Saat Jeno hendak membalikkan badan, tiba-tiba Jaemin sudah menghilang dari pandangan. Jeno melongok, mencari keberadaan Jaemin. Namun, bukannya ketemu justru yang Ia rasakan hanya angin bertiup seolah menyuruhnya segera masuk. Jeno cukup penasaran dengan Jaemin, lelaki itu sangat misterius.

Dan lagi, dia juga seperti seorang peramal.

"Sangat aneh," gumam Jeno yang kemudian menutup pintu rumah neneknya.

•••

Hari sudah berganti pagi lagi dan Jeno bersiap pergi ke klinik. Sebelum pergi Ia menyempatkan membuat sarapan mengingat neneknya masih marah ketika Jeno memintanya menjelaskan tentang tembok itu. Jeno sempat meminta maaf dan berjanji tidak akan membahas itu lagi, tetapi respon neneknya begitu dingin.
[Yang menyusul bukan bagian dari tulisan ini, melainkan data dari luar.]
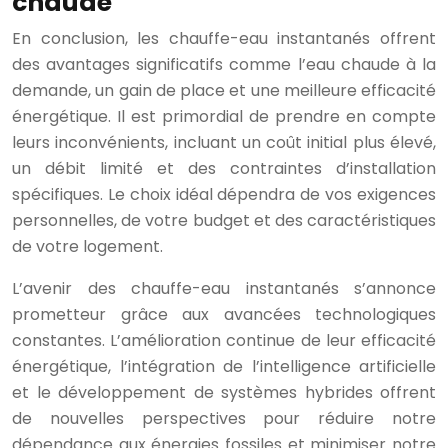
chaude
En conclusion, les chauffe-eau instantanés offrent
des avantages significatifs comme l’eau chaude à la
demande, un gain de place et une meilleure efficacité
énergétique. Il est primordial de prendre en compte
leurs inconvénients, incluant un coût initial plus élevé,
un débit limité et des contraintes d’installation
spécifiques. Le choix idéal dépendra de vos exigences
personnelles, de votre budget et des caractéristiques
de votre logement.
L’avenir des chauffe-eau instantanés s’annonce
prometteur grâce aux avancées technologiques
constantes. L’amélioration continue de leur efficacité
énergétique, l’intégration de l’intelligence artificielle
et le développement de systèmes hybrides offrent
de nouvelles perspectives pour réduire notre
dépendance aux énergies fossiles et minimiser notre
Neneknya pergi ke rumah sang bibi. Entah apa yang wanita tua itu lakukan, tetapi Jeno merasa bersalah telah membuat neneknya marah kepadanya. Sebagai permintaan maaf, Jeno akan membuatkan makanan kesukaan neneknya yaitu Bibimbap.

Jeno mencari buku resep masakan di kamar sang nenek. Ia mencarinya di dalam lemari pakaian karena bisa saja ada di sana. Namun, yang membuat Jeno senang adalah sebuah kunci besi tergeletak di bawah tumpukan baju neneknya. Jeno bukan bermaksud lancang menggeledah isi lemari neneknya. Jeno cuma pengen memastikan kalau kunci itu pasti kunci pintu besi yang ada di belakang rumah sang nenek.

Jeno mengambilnya, tetapi Ia teringat neneknya yang melarang keras agar dirinya tidak sembrono mendekati area itu. Jeno termenung berdebat dengan batin dan pikiran selama beberapa menit sampai akhirnya Ia memutuskan untuk meletakkan kembali kunci tersebut di tempatnya.

Ia tidak ingin membuat neneknya semakin marah kepadanya.

Buku yang Jeno cari akhirnya ketemu, di mana terselip diantara buku-buku neneknya. Jeno keluar bersiap membuatkan makanan kesukaan neneknya agar wanita tua itu mau memaafkannya.